Gameing the Requirement

Any metric that is based on code properties will make the the metric useless, as it can and will be gamed. More formally:

Any observed statistical regularity will tend to collapse once pressure is placed upon it for control purposes. – Goodhart’s Law

In other words, if you require code to have a certain minimum Code Coverage, developers will provide for that, but potentially not in a way that would be desired.

It is rather easy to write tests that execute a huge chunk of code without actually testing it. In the most simple case, you could just execute the code, omitting any assertions on the behavior. Some testing tools can flag tests without assertions, but it does not need a genius to come up with trivial, useless assertions, that do not really assert on anything useful.

Gaming the requirement might not even be intentional and malicious. Depending on how the code is called, there might be accidental coverage. This happens, if certain parts of the code are executed, without being in the focus of the test. If the developer stops testing as soon as the coverage goal is reached, you might end up with untested code.

These are all reasons why a Code Coverage metric should never be a requirement.

Alternatives

More Sophisticated Coverage Criteria

Most Code Coverage tools only offer statement or line coverage, the latter being even more deceitful in the case of multiple statements on one line. The article about Code Coverage in the English Wikipedia offers more involved alternatives that tackle most of the problems, but they are not very common yet. A combination of different coverage criteria would probably yield the best results. I want to highlight two of them.

Branch Coverage: Measures which branches of the code have been executed. This would tackle the problems with the initial example above and the iteration example.
Condition Coverage: Measures which sub-expressions of conditionals were evaluated for both being true and false. This would also help with the initial example and also with the "Conditionals with Multiple Terms" example.

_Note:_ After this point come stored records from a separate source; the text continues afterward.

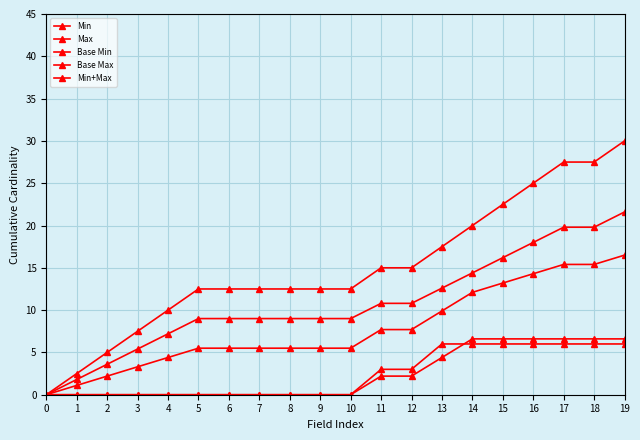

How many lines are shown in the chart?

5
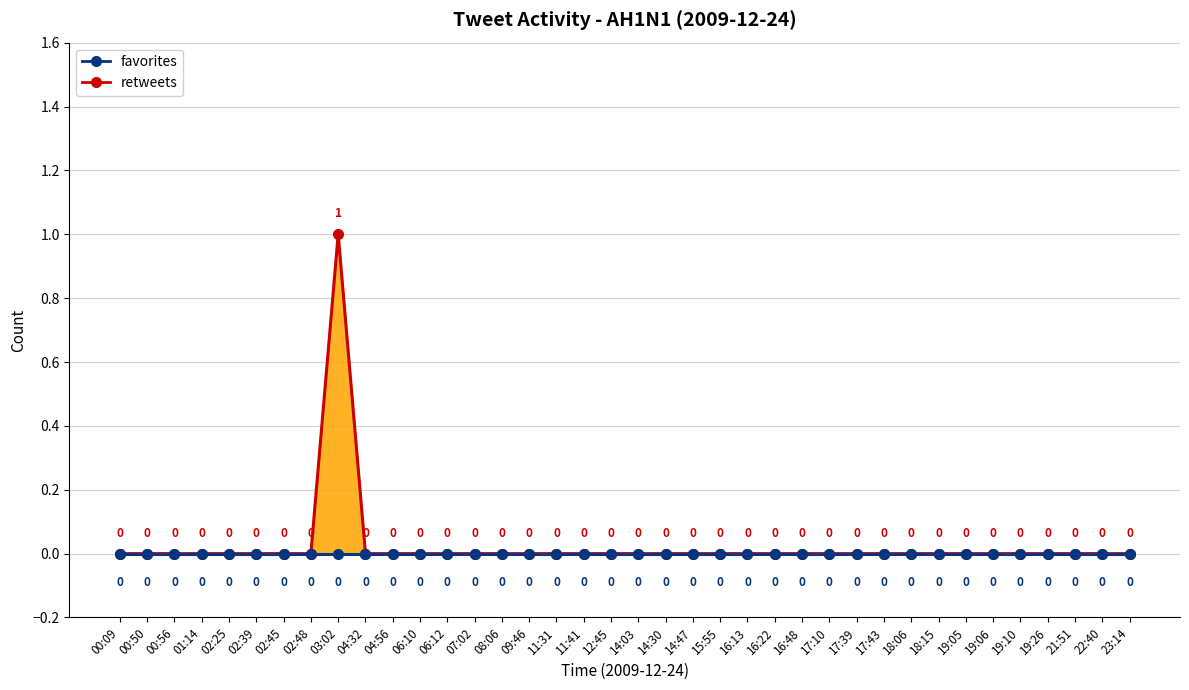

Where is the first local maximum for retweets_line?

03:02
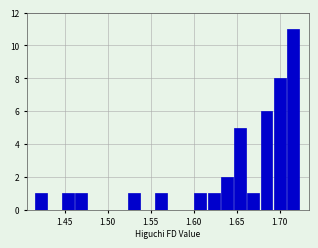

Around what value on the x-axis is the tallest bar? Give the approximate position of its centre, as read against the axis.

1.715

More and more Code Coverage tools are now adopting these more sophisticated coverage criteria.

Mutation Testing

Mutation testing is sometimes employed to detect if certain areas of code are not covered correctly. This is achieved by automatically changing the tested code a little (the “mutant”) and then running the tests, then reverting the change and change something else, run the test again. Rinse and repeat. If a code mutant is introduced and no tests break, that code was not covered by any of the tests.

Test Driven Development

Proper Test Driven Development (TDD) ensures that the code you deem worthy of being tested is fully covered. It forces you to refrain from writing any production code without having a test that demands it. This is by design. With TDD you always end up with fully tested code, if you play by the rules.

Still useful

Does that mean that Code Coverage is entirely useless? Of course not. I still use it to identify areas in legacy code that are not well tested. What I am looking for is areas with low coverage, as it shows that bigger parts of that area are not executed by the tests. This means I use it as a negative indicator (i.e. not enough tests), never as a positive one (i.e. enough tests).

Conclusion

Never use Code Coverage for more than an ad hoc indicator for identifying areas of code that could need some testing love. Never use it as an actual metric for anything. Code Coverage measures lines of code executed, not the quality of those line nor the quality of the test suite.

What about the code coverage requirement? Either ignore it or discuss with your fellow developers why it is useless and have it removed. The requirement was imposed upon you by higher management? Find out the reasoning behind the requirement and discuss alternatives.

If there are teams in your organization that skimp on proper test suites, a Code Coverage requirement can help to show them where they are lacking. Use it as a negative indicator, but don't fall into the trap of assuming that the code is properly tested if the coverage meets the required percentage.